Mike shifted in his seat. He never complained about having to sit in the car for hours on end, the stale coffee, the thick, fetid smell of socks and sweat that filled the car when they had to bake in the sun. The temperature was in the mid-eighties. Unseasonably warm for Minneapolis in April. There were years that he remembered snow still on the ground on April 23. Except for in the dead of summer, mid-eighties was hot for Minneapolis. He and Leshaun used to keep the car running and blast the air-conditioning—or, in the Minnesota winters, the heat—but Mike’s daughter had been turned into one of those young environmental crusaders by her elementary school. She’d made both him and Leshaun promise not to leave the engine running if they were just sitting there. Left to himself, Mike probably would have caved and turned on the AC, but Leshaun wouldn’t let him. “A promise is a promise, dude, particularly to your kid,” Leshaun had said, and then he’d even bought reusable metal coffee cups for them to keep in the car. At least he hadn’t gone so far as to make Mike wash and reuse the piss bottle on the days they were on surveillance but weren’t parked close enough to a McDonald’s or a Starbucks to hit a bathroom. They didn’t actually run surveillance that much anymore. Days like this, though, when they did, were something Mike sort of missed. It was supposed to be part of the gig. There was a certain romance to the sitting and waiting. And waiting. And waiting. But his back was killing him today. They’d been in the car for nine hours already, and he’d spent the day before at the YMCA with Annie, swimming and throwing her in the air and chasing after her. At nine, Annie was getting to be a load, but what was he going to do? Not roughhouse in the pool?

He arched his back and stretched a little, trying to get comfortable. Leshaun held up a bottle of Advil, but Mike shook his head. His stomach had been bothering him, too—coffee and donuts and greasy burgers and fries and all the crap that made it harder and harder every day for him to stay in shape and run the miles and do the pull-ups he needed to do to keep passing his physical—and popping a couple of pills to help his back seemed like a bad idea. Fuck, Mike thought. He was only forty-three. Too young to be getting old already.

“How late, Mike?” Fanny came on the line already swinging for the fences.

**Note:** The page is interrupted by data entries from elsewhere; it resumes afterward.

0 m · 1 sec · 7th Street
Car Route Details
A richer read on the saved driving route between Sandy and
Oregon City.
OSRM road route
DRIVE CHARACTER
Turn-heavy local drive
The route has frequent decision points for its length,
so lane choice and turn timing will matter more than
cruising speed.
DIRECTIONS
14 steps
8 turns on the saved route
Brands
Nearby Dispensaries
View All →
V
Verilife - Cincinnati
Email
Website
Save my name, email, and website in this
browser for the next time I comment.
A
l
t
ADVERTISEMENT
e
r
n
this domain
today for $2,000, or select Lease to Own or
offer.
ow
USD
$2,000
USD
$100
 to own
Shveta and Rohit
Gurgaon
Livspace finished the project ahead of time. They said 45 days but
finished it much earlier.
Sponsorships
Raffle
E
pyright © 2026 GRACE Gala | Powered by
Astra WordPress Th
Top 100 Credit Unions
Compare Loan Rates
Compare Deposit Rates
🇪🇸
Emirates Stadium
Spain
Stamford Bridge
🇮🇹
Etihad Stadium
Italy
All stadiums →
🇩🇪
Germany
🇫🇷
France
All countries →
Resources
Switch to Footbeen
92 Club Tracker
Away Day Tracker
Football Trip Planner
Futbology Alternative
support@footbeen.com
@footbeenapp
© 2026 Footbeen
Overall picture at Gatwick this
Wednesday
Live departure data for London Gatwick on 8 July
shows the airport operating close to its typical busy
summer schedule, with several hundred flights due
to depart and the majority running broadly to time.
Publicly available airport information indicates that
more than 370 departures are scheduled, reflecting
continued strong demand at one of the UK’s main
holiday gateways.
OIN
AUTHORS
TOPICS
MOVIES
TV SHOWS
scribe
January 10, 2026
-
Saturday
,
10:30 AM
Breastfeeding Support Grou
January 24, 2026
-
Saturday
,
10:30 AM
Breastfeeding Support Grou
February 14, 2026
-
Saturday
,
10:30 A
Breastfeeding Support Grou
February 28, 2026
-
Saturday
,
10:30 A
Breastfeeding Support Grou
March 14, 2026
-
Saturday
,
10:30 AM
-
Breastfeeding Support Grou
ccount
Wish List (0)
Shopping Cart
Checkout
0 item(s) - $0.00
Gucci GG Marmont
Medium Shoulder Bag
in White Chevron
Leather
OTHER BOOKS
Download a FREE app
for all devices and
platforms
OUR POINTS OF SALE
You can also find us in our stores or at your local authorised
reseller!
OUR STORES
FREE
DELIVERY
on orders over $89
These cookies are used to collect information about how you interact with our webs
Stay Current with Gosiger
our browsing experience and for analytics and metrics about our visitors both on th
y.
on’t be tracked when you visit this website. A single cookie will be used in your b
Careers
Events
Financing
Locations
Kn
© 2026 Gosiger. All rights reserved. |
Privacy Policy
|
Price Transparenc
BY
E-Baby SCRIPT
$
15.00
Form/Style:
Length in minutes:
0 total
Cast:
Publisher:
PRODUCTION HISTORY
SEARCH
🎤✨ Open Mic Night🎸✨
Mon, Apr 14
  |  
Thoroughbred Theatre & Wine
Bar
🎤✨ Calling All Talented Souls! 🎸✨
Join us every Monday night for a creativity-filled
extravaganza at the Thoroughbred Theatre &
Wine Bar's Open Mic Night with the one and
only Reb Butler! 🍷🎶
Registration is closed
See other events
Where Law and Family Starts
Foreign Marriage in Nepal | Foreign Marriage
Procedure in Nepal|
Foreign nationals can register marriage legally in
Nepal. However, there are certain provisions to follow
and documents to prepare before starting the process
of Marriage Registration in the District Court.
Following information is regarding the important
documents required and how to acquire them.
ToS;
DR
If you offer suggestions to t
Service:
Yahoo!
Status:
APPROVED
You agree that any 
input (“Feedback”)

Mike closed his eyes and tried to take a cleansing breath. That’s what his therapist had called it. A cleansing breath. When he opened his eyes, Leshaun was staring at him. Leshaun raised an eyebrow and mouthed “Apologize.”

“I’m sorry, Fanny. I’m really sorry. We’re on surveillance and relief is running late. It will just be half an hour. Forty-five minutes at most.”

“You’re supposed to be taking her to soccer, Mike. Now I have to do it.”

Mike took another cleansing breath. “I don’t know what else to say, Fanny. I’m really sorry. I’ll meet you at the field.”

He wanted to be there. There was something about the smell of the cut grass and watching his little girl run around chasing a ball. The crappy wooden bleachers reminded him of what it was like to be a kid, of looking over to the sideline at baseball or football games and seeing his own dad sitting there, watching solemnly. Seeing Annie goofing around with the other kids, or scowling and concentrating while trying to learn a step over or some other new skill, was one of the best parts of his week. He never thought about his job or his ex-wife or anything, really. It was a different world out there on the soccer field: the sounds of the kids yelling and the coaches’ whistles all functioned like a reset button. Most of the other parents chatted with one another, read books, tried to get work done, talked on their cell phones, but Mike just watched. That’s it. He watched Annie run and kick and laugh and for that hour of soccer practice, there was nowhere else in the world for him.

“Of course I can take her, but that’s not the point. The point is that you’re still doing it. I mean, I can leave you. I can get a divorce. But she’s stuck with you, Mike. As much as she loves Rich, you’re her father.”